When he was 15 years old, Ferdinand and his two older brothers, having lost their father as infants, were employed by the prior of their home-town monastery in Feldsperg, Austria. The prior set the boys recording, in miniature, the fine collection of plants in the monastery garden. Five years later Franz and Ferdinand Bauer moved to Vienna, to work in the University Botanic Garden. Next, Professor Sibthorpe, Professor of Botany at Oxford University. engaged Ferdinand Bauer as Natural History Painter on a field trip to Greece. When Sibthorpe returned to England in 1787 Bauer went with him to prepare his more than 1,500 drawings for publication. These were eventually published in the Flora Graeca, considered by some experts to be the most beautiful botanical work ever produced.

Figure 1. Rhopalostylis baueri

During their two years with Flinders, Bauer and Brown completed the first circumnavigation of New Holland - or Australia, as it was later called, at the suggestion of Flinders. By then Bauer was able to report to Banks that he had already made drawings of 1,000 plants and 200 animals from Australia and Norfolk Island. H.M. Sloop Investigator had been refitted according to Banks' specifications and equipped for their work, and they had on board a collection of Australian specimens, a greenhouse, a microscope and a huge library of books on South Sea voyages.

Information supplied>
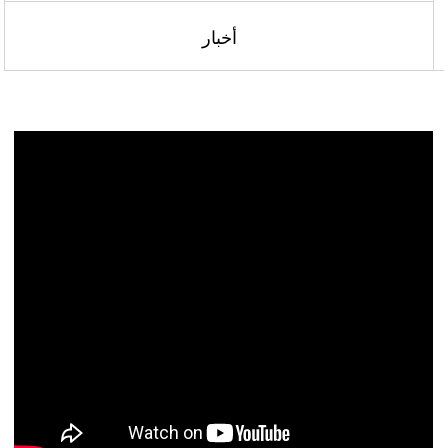
أخبار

Instructions for the task>
Carry on the account of the botanical painter Ferdinand Bauer, starting right after its last sentence, which ends "a huge library of books on South Sea voyages".

Response to the task>
The number code that Bauer used on sketches so that they could later be worked up as finished studies is astonishing in its precision. Numbers from one to 999 on his preliminary drawings were translated into gradations of colour so fine that recapturing each shade would seem more a job for a computer than a man. Only rarely are there mistakes in his colouring. In those days before photography, accuracy was of crucial importance: it might take weeks or months to transport delicate specimens back to Europe, with all the attendant problems of decomposition. Brilliant colours soon faded on dead fish or plants, leaving the artist's work as the only record. But Bauer had been well trained. Unlike the earnest amateurs associated with the First Fleet, whose pictures of Australian plants and animals look so odd, Bauers pictures are models of scientific exactness.

Bauer has been called "the supreme botanical draughtsman, the Leonardo of natural history painting". An art critic has commented that the delicacy of Bauer's technique, combined with a complete absence of sentiment, lends his works a timeless objectivity. They are beautiful because the things Bauer depicts are beautiful; but impressive because of the skill required to hide so many traces of the artist's hand and personality.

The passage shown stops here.